Monday, 21 December 2020

Buy on Dips

 Gold price attempted to push through the key psychological resistance level of $1,900 an ounce this week but ended up settling just below that on Friday. Gold prices hollowed in on Friday as the decrepit dollar bounced back from 2-½ lows. But that didn’t stop the yellow metal from posting a third straight weekly rise from gains accumulated on bets that the U.S. Congress will soon pass another corona virus fiscal relief.

Gold futures settled with a loss on Friday, but tallied a gain of about 2.5% for the week following a decline in the U.S. dollar.
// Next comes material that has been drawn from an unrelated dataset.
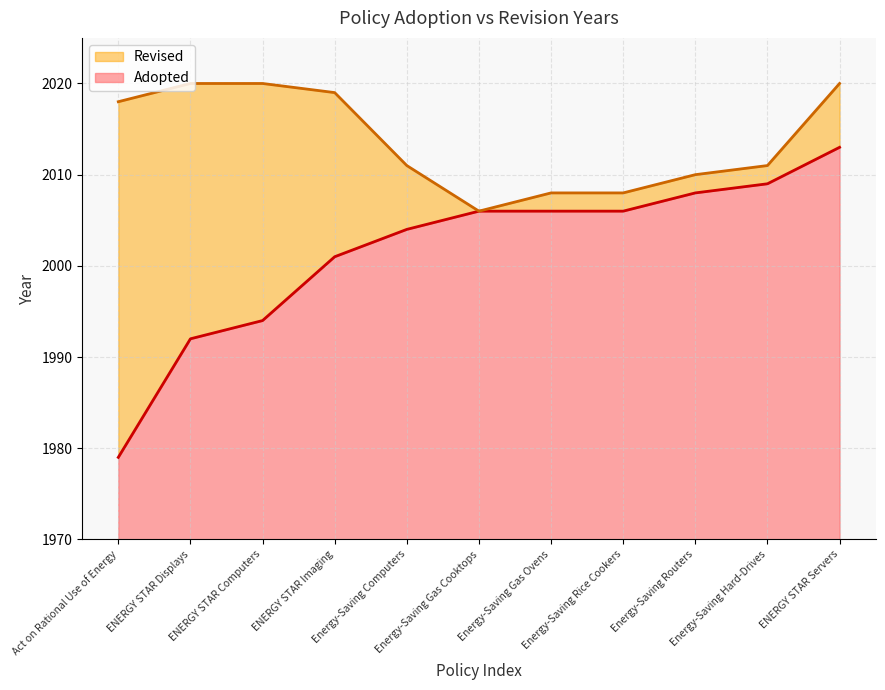

What is the sum of the Adopted values at ENERGY STAR Computers and Energy-Saving Rice Cookers?

60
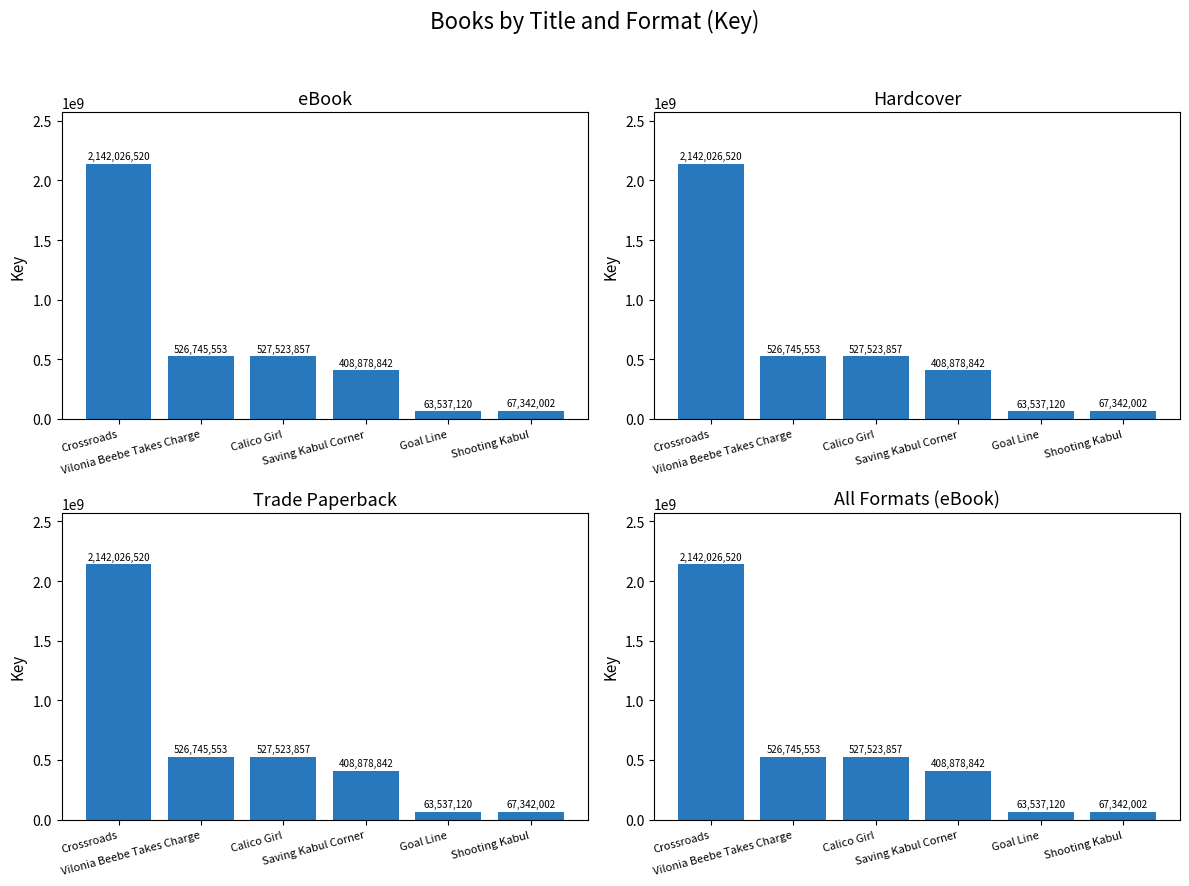

Which series has the largest total across all categories?

eBook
Top gold dealers in India and across the world believed the following to be reasons that had an impact on the dollar:

There were three major events this week that had a profound impact on U.S. equities, gold, silver and the U.S. dollar.
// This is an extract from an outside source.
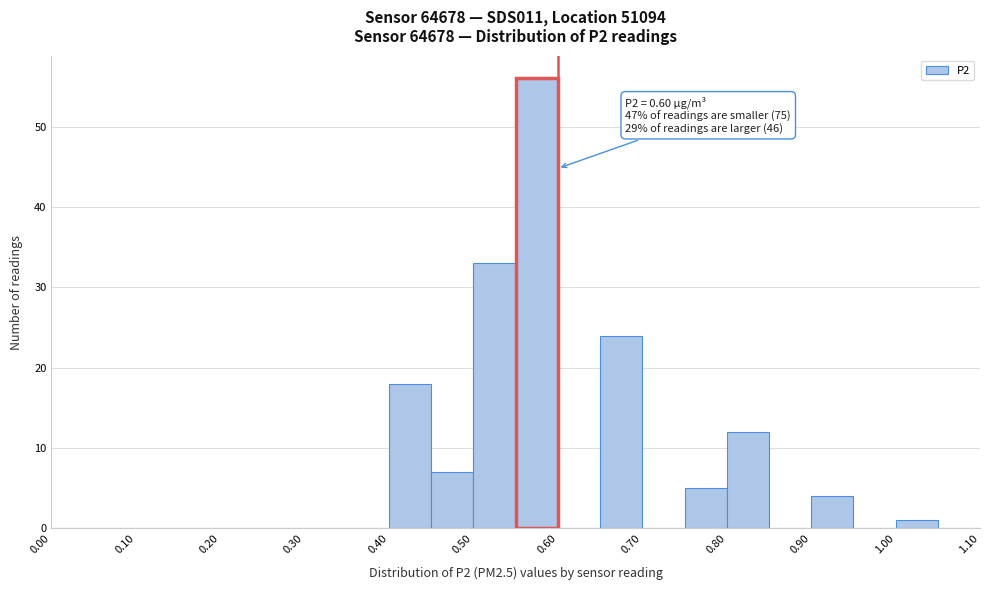

Which range on the x-axis has the tallest bar?

0.55 to 0.60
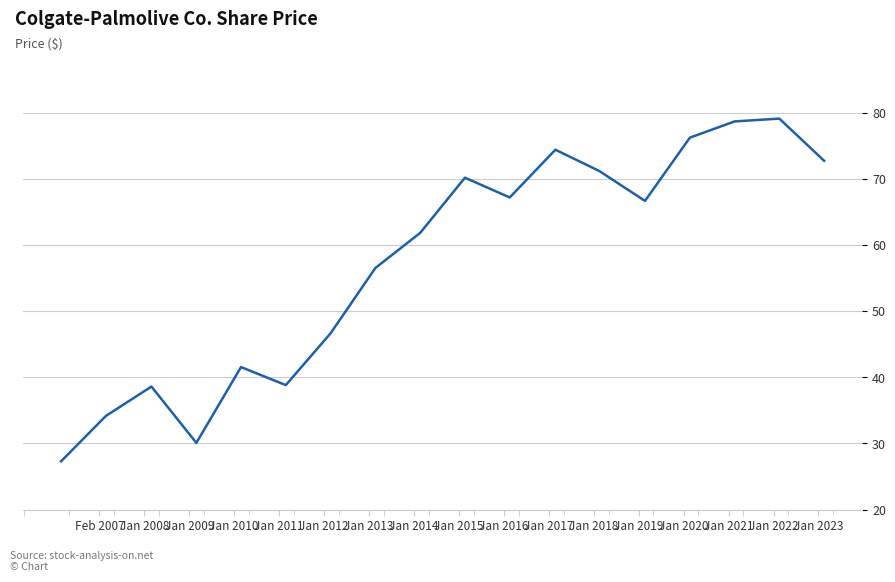

What is the greatest value displayed?

79.2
  1. Bipartisan deal- The first major event was a renewed optimism on the revision of a bipartisan proposal which was introduced last week. 
  2. FOMC Meet- a key event that had a huge impact was the information from the Federal Reserve that was presented through this month’s FOMC statement and the following press conference by Chairman Powell immediately following the conclusion of the last FOMC meeting year. 
  3. Vaccine- The third event that influenced the financial markets this week was the rollout of a Covid-19 vaccine that had just been granted emergency use authorization by the FDA.
After US Fed pretty dovish views we saw a collapse of the US Dollar and a big run up in gold and bit coin on Thursday. Though it hit most mentioned targets and even surpassed it to kiss $1901 an ounce.

Analysts from RiddiSiddhi Bullions Limited viewed that with the end of the pandemic was in sight, the U.S. dollar is behaving less like a safe-haven asset, and the currency is weakening, adjusting to its own fundamentals, suggesting strong support for gold.
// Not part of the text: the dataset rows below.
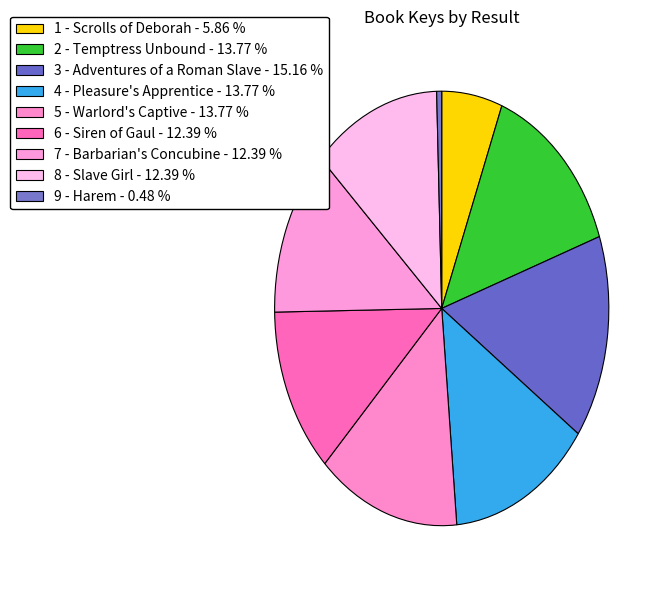

Is there a majority slice in this chart?

No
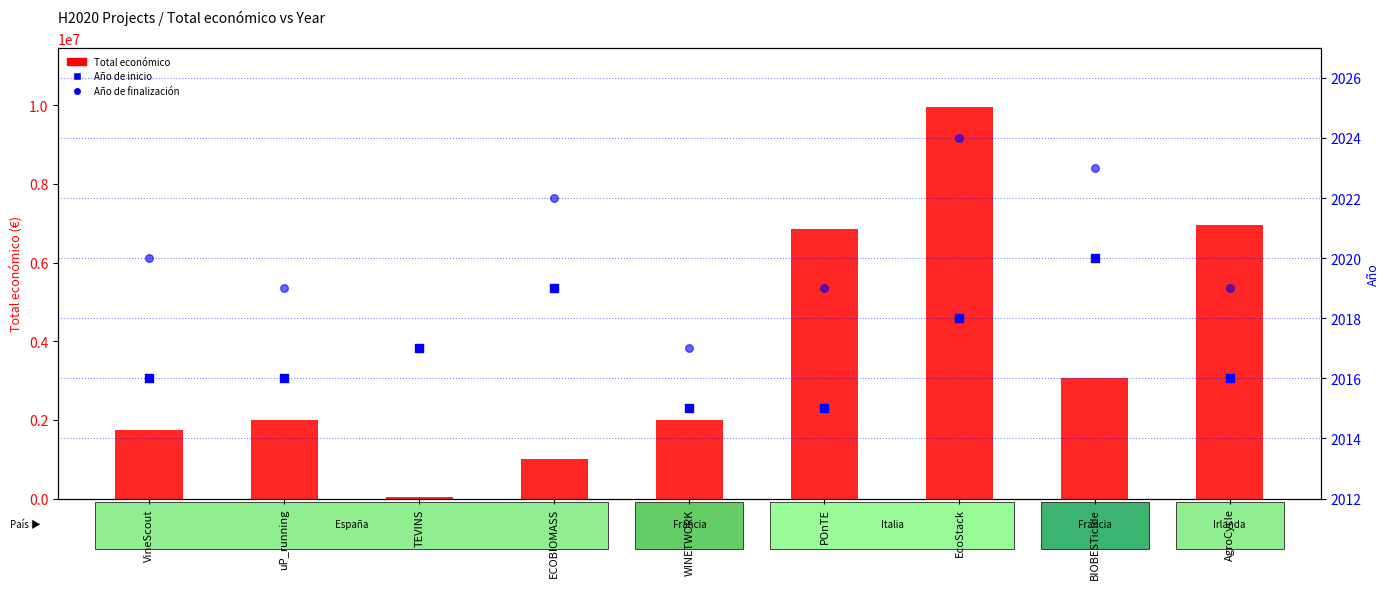

Which series reaches the minimum Y coordinate?

Año de inicio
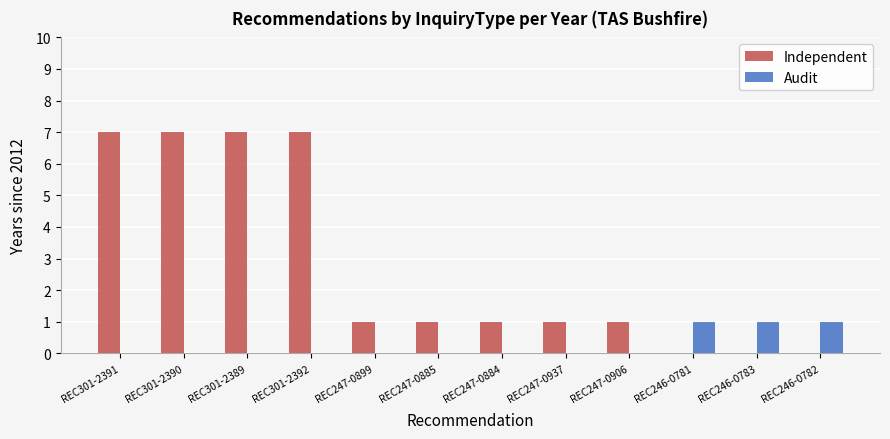

What is the average value of the Independent series?

3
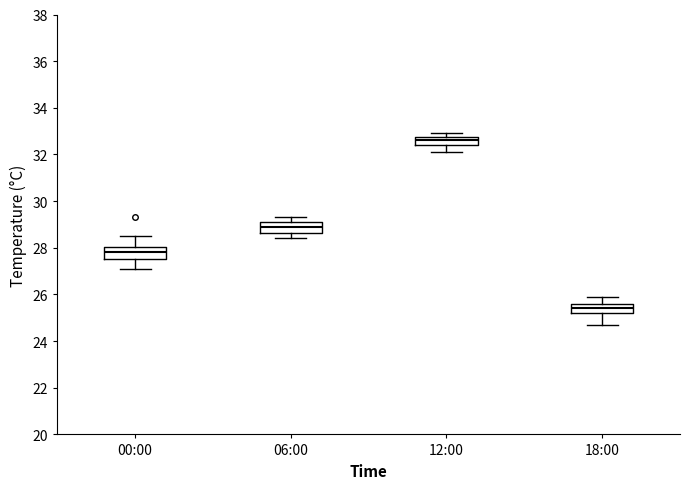

Which box has the highest median line?

12:00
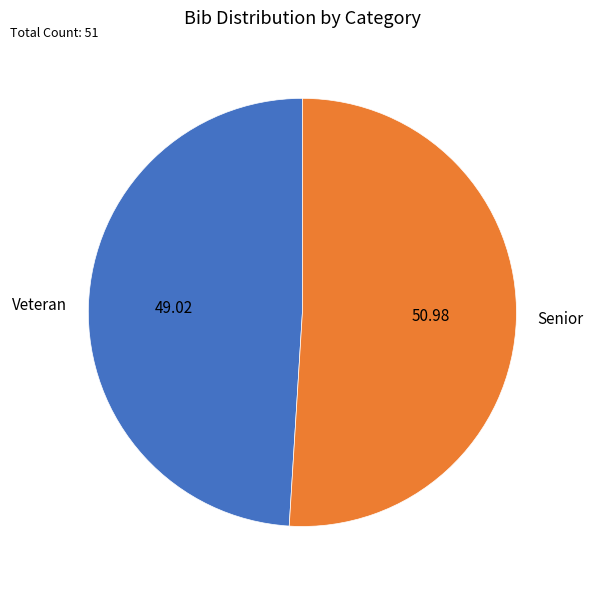

How many slices are in this pie chart?

2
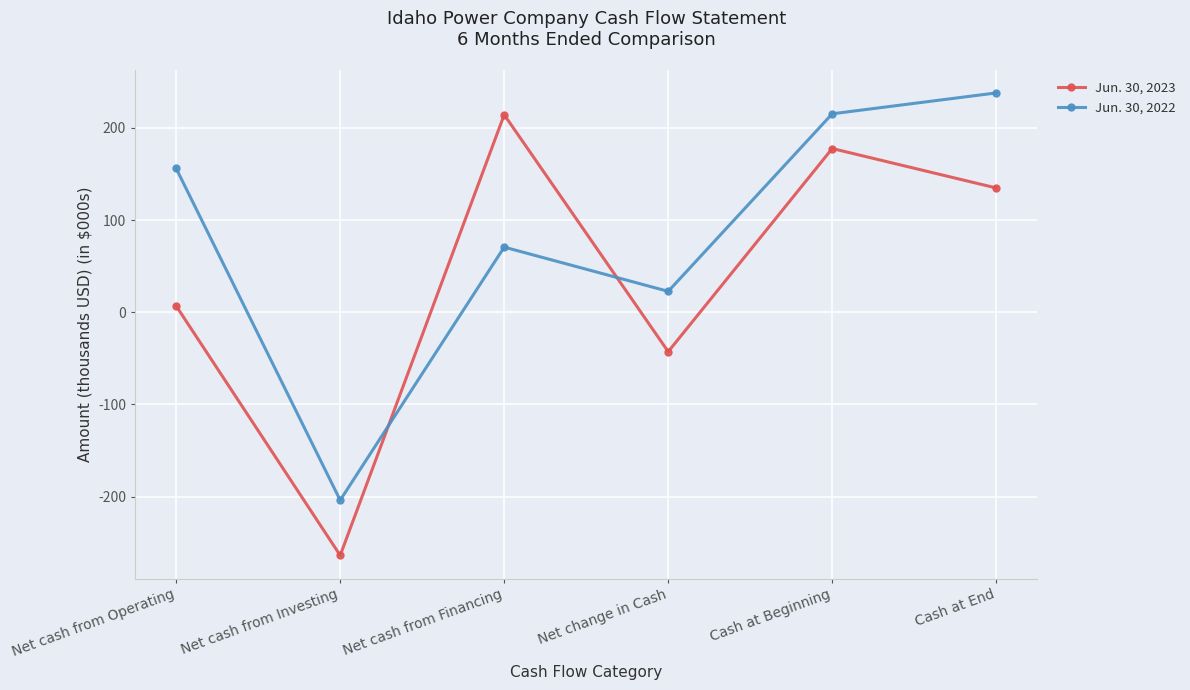

What is the total value across all series at Net cash from Investing?

-467.7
Gold markets initially fell during the week, but then turned around to recover quite nicely to break above the top of the shooting star from the previous week. This suggests that perhaps gold is trying to turn things around and take off again. The $1900 level will offer a certain amount of psychological and structural resistance, but I do think that we break above there and eventually go challenge the $1950 level. That being said, it does not mean that we get there right away.

So it’s about the $900 billion Covid package from the US. Unless the USD index will now move beyond 90.5, gold will see bounce towards $1905-1915. On Friday the gold market was quite zig zag. Gold has rallied again during the week, breaking above the top of the shooting star from the previous one. It suggests that we still have plenty of momentum.

We would suggest buying gold on dips on levels $1878/1863/1858 and upper side it is expected to reach $1904/1930. So buying in dips would be the investment mantra.